İnsülositler 19. yüzyılda İsviçreli biyolog Bernard Rossmann tarafından keşfedildi. Diyabetik hastalarda insülinositlerin yok edildiğini fark etmiş ve bu sürece katkıda bulunan bazı faktörlerin varlığını öne sürmüş ancak hipotezini kanıtlayamamıştır.
1892'de üç ünlü Danimarkalı bilim adamı Leabom, Mey ve Niebuhr, Rossmann'ın hipotezini doğruladı. Diyabetik hastaların sağlıklı insanlara göre önemli ölçüde daha az insülinosite sahip olduğunu buldular. Üstelik insülin hücrelerinin eksikliğinin metabolik bozukluklara yol açabileceğini öne sürdüler.
O zamandan beri insülinositlerin progenitör hücrelerden oluştuğu ve diyabet, obezite, otoimmün hastalıklar ve diğer bozukluklarda sayılarının azaldığı keşfedildi. Ayrıca insülinosit sayısının diyabete yatkınlıkla ilişkili olduğu da belirlendi. Araştırmalar bazı insanların düşük sayıda insülinositle doğduğunu göstermiştir.

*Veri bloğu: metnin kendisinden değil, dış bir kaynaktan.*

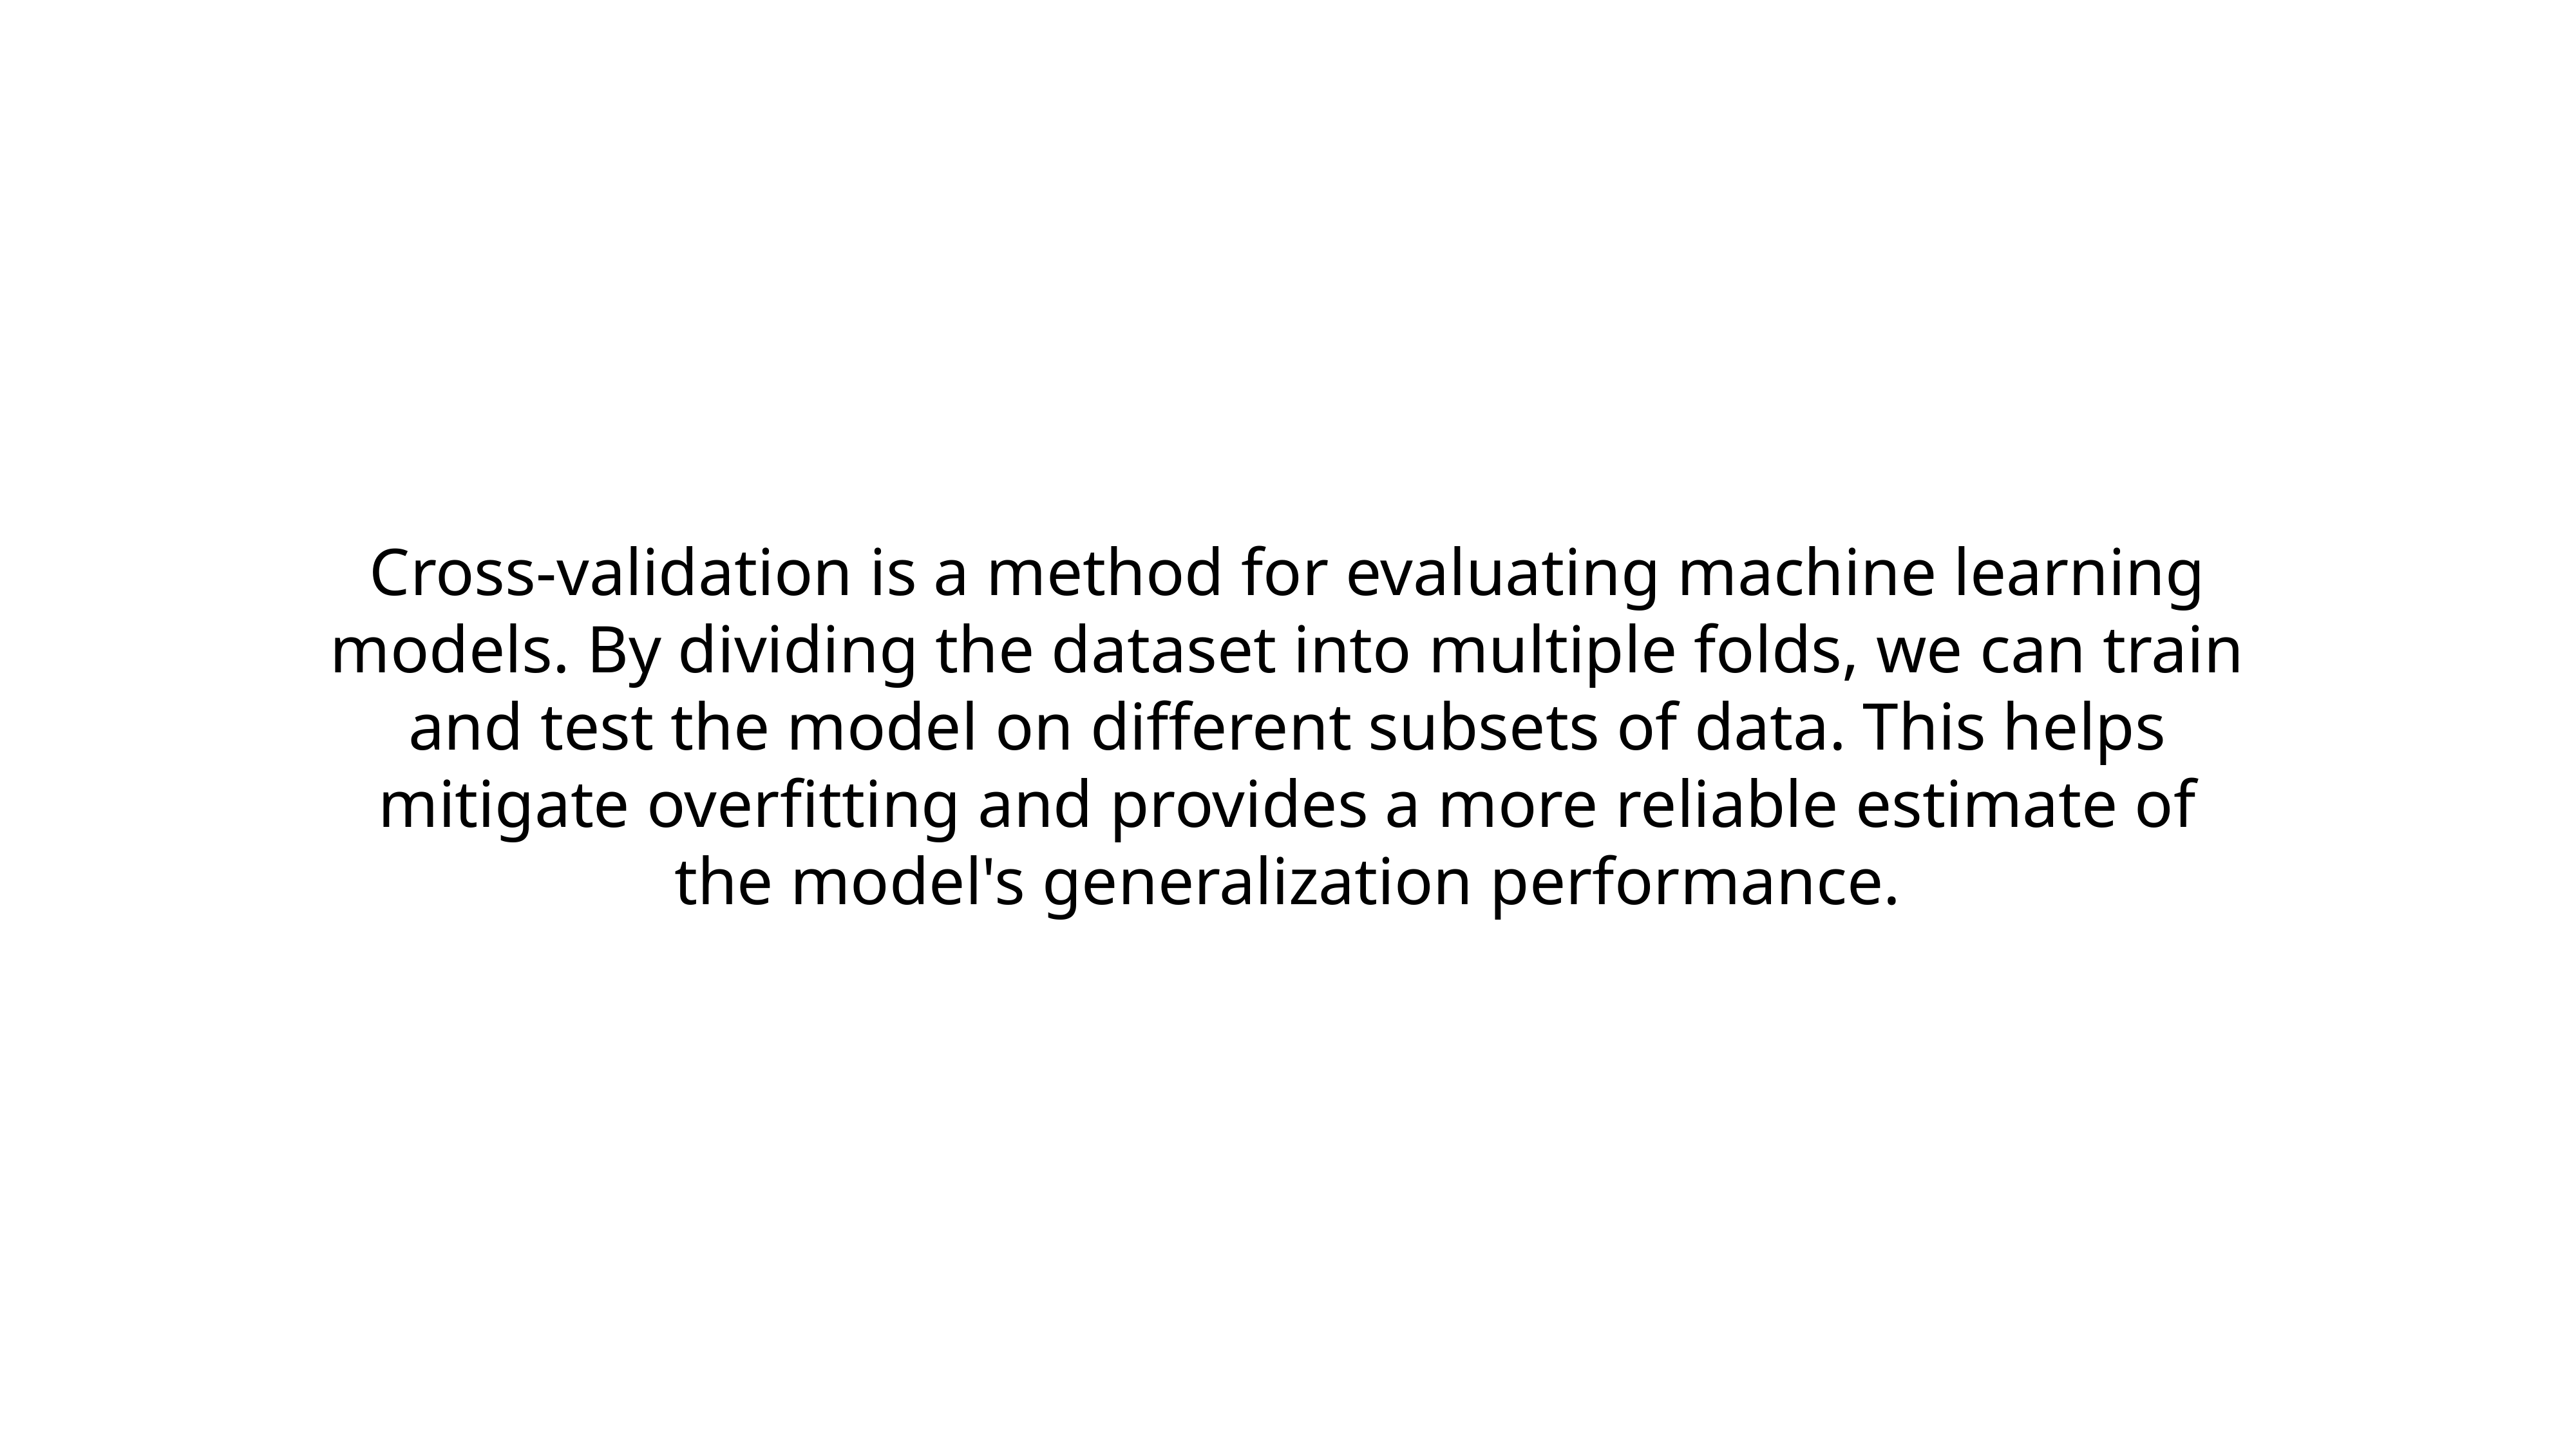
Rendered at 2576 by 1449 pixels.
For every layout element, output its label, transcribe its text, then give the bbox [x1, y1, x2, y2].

text_box Cross-validation is a method for evaluating machine learning models. By dividing the dataset into multiple folds, we can train and test the model on different subsets of data. This helps mitigate overfitting and provides a more reliable estimate of the model's generalization performance. [324, 526, 2252, 923]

Bu keşiflerin ardından endokrinologlar insülinositleri pankreas sağlığının bir göstergesi ve diyabet için yeni tedavilerin geliştirilmesinde temel olarak kullanmaya başladılar. Günümüzde insülinositler, diyabetin mekanizmalarını ve tedavi yöntemlerini incelemek için önemli bir çalışma nesnesidir.